The other values are reserved for OS- and processor-specific semantics.
Following is a table containing the possible symbol types:
Name | Value |
---|---|
STT_NOTYPE |
0 |
STT_OBJECT |
1 |
STT_FUNC |
2 |
STT_SECTION |
3 |
STT_FILE |
4 |
STT_COMMON |
5 |
STT_TLS |
6 |
STT_LOOS |
10 |
STT_HIOS |
12 |
STT_LOPROC |
13 |
STT_HIPROC |
15 |
STT_NOTYPE
defines a symbol with an undefined type.
STT_OBJECT
represents a symbol that is associated with data such as a variable, an array, etc.
STT_FUNC
is a symbol associated with a function.
STT_SECTION
is a symbol associated with a section. Such entries are typically used for relocation and are of the STB_LOCAL
binding.
STT_FILE
symbols contain the names of source files associated with object files. Such symbols are local, have a section index of SHN_ABS
and precede any other local symbols in the file.
STT_COMMON
describes an uninitialised common block.
STT_TLS
is a thread-local storage entity. It stores an offset to the symbol and not its address. Such symbols may only be referenced by thread-local storage relocations.
A symbol's type and binding are encoded into and decoded from the st_info
field by means of the following macros:
/* How to extract and insert information held in the st_info field. */
#define ELF32_ST_BIND(val) (((unsigned char) (val)) >> 4)
#define ELF32_ST_TYPE(val) ((val) & 0xf)
#define ELF32_ST_INFO(bind, type) (((bind) << 4) + ((type) & 0xf))
/* Both Elf32_Sym and Elf64_Sym use the same one-byte st_info field. */
#define ELF64_ST_BIND(val) ELF32_ST_BIND (val)
#define ELF64_ST_TYPE(val) ELF32_ST_TYPE (val)
#define ELF64_ST_INFO(bind, type) ELF32_ST_INFO ((bind), (type))

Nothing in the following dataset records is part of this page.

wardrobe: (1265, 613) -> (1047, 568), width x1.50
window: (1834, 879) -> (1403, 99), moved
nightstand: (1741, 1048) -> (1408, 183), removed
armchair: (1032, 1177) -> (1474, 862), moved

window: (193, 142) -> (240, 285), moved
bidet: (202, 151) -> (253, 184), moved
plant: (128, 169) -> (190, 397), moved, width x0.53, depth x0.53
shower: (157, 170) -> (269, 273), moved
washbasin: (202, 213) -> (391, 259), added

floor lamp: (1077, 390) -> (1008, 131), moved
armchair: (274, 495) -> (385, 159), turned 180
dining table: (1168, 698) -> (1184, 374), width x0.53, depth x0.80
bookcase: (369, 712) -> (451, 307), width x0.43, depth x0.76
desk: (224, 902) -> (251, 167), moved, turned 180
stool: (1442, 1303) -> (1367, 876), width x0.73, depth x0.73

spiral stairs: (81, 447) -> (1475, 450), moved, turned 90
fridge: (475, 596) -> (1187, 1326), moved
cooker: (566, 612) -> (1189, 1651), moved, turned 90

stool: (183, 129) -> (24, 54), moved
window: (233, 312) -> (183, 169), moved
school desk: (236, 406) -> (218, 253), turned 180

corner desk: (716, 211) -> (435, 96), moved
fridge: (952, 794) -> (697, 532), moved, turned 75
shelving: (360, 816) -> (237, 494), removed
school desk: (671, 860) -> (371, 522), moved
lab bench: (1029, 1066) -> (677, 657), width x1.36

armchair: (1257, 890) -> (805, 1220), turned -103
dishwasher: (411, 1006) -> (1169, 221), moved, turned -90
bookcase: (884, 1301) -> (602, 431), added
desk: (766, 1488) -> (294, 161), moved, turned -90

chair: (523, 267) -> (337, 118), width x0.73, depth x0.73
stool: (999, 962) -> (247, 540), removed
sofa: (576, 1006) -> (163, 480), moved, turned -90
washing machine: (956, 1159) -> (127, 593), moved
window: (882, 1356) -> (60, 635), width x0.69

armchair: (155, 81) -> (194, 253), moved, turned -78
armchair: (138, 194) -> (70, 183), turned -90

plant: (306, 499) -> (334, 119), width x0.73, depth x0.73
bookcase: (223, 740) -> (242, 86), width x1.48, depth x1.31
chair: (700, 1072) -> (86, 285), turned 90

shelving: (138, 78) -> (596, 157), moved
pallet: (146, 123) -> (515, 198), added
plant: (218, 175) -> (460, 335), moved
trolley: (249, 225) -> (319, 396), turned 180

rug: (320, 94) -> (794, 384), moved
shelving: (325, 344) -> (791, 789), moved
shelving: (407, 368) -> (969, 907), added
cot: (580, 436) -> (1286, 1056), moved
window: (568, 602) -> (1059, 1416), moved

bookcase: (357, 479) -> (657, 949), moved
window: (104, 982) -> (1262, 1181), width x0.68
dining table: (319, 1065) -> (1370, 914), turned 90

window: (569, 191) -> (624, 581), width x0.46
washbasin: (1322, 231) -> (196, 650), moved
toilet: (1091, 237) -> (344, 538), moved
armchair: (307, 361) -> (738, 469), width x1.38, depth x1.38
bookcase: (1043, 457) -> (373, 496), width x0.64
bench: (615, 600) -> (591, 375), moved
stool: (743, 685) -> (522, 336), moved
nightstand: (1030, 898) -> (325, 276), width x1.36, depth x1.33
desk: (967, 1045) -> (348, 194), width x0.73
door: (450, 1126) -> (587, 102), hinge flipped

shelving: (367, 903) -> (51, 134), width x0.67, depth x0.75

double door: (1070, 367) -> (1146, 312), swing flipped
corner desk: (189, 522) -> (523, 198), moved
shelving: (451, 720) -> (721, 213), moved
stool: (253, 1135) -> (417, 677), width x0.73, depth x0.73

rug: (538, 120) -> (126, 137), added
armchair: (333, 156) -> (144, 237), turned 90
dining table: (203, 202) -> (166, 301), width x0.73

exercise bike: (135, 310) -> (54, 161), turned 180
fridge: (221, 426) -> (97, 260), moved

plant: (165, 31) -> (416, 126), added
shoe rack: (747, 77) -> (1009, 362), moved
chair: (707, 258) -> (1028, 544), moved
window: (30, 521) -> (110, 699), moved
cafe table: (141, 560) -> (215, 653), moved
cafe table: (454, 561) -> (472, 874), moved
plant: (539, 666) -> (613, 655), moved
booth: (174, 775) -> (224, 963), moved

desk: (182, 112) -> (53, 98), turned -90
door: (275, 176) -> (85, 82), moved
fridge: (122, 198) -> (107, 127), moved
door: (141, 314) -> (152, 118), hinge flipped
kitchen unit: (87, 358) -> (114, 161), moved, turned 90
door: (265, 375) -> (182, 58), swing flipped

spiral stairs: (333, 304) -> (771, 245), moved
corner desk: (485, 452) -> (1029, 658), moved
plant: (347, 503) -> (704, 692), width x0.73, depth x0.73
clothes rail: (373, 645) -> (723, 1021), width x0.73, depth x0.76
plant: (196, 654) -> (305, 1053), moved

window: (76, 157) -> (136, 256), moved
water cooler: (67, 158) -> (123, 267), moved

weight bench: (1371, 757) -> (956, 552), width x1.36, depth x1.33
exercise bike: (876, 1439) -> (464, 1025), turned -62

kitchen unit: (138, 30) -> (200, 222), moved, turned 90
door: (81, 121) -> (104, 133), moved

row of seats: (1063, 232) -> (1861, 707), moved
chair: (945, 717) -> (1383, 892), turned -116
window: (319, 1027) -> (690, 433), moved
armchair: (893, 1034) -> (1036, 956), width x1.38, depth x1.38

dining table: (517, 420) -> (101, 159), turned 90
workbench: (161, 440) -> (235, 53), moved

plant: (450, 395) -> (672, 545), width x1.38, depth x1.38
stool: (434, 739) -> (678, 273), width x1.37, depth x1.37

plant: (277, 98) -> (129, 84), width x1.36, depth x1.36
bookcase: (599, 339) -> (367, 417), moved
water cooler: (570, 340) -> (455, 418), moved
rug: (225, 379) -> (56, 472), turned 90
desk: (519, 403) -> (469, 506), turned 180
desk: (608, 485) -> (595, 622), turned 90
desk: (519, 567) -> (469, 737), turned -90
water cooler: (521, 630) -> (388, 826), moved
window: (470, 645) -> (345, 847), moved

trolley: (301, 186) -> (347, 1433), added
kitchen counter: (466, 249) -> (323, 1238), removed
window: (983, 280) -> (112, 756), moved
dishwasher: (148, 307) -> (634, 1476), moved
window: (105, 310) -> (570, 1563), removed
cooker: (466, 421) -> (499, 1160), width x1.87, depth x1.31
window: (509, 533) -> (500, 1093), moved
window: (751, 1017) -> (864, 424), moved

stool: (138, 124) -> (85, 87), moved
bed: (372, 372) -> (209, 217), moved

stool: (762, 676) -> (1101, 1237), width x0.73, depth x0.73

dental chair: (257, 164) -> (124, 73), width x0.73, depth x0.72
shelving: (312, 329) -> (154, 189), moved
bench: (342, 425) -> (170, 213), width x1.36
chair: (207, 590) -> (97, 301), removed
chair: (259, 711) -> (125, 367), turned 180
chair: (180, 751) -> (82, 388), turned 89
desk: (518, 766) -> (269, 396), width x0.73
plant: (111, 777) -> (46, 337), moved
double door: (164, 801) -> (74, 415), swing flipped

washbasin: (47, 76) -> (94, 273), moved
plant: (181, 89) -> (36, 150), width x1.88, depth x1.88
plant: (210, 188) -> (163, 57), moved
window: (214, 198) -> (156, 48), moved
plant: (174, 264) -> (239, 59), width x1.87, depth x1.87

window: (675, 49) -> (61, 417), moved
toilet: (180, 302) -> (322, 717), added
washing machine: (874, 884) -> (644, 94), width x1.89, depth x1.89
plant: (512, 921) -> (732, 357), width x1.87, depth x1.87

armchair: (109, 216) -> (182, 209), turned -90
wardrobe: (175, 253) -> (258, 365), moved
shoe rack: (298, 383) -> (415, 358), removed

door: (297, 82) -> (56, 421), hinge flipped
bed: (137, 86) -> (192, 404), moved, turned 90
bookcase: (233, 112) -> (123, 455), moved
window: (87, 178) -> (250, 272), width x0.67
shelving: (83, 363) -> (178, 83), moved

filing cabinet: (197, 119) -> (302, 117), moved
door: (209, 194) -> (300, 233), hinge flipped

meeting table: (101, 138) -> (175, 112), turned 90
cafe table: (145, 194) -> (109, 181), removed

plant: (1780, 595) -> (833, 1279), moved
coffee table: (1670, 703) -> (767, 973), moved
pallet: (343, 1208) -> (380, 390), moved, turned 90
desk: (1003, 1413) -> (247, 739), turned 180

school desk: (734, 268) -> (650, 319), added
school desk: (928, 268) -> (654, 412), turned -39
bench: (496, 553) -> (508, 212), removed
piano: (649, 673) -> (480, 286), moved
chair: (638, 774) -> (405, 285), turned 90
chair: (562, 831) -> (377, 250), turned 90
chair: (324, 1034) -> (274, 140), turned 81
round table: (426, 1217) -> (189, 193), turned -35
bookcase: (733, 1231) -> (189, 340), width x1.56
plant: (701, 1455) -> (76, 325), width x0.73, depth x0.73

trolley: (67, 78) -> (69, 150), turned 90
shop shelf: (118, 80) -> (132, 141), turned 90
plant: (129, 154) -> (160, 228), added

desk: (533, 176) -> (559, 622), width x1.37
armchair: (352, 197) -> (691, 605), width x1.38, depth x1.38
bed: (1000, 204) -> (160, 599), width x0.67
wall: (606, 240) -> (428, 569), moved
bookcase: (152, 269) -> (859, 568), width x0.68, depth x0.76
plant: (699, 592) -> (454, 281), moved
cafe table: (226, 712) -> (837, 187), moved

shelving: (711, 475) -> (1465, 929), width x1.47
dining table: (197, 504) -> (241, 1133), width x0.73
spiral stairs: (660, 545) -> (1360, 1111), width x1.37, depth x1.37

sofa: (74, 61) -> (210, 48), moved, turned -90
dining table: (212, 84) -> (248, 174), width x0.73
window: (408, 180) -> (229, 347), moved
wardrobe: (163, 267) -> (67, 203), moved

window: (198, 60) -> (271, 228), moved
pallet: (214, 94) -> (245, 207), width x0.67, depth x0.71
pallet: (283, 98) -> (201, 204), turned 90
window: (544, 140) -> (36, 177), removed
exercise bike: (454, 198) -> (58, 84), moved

The visibility of a symbol specifies how the symbol should be accessed once it has become a part of and executable or shared object, notwithstanding that it may be specified in a relocatable file. In essence, a symbol's visibility tells the linker how that symbol will be used in the end file. Following is a table with the possible visibility values.
Name | Value |
---|---|
STV_DEFAULT |
0 |
STV_INTERNAL |
1 |
STV_HIDDEN |
2 |
STV_PROTECTED |
3 |
STV_DEFAULT
symbols have a visibility equivalent to the one defined by their binding.
STV_PROTECTED
symbols are visible to other files in the linking process (components), but are not preemptable. This means that references to such symbols from within the defining component must be resolved to the definition in that component. Local symbols cannot be protected.
STV_HIDDEN
symbols have names which are invisible to external components and may be used for specifying the external interface of a given component. Hidden symbols in relocatable files must be transformed into local symbols by the linker.
STV_INTERNAL
symbols have a platform-dependent meaning. Ultimately, however, the linker should be able to treat them as hidden symbols.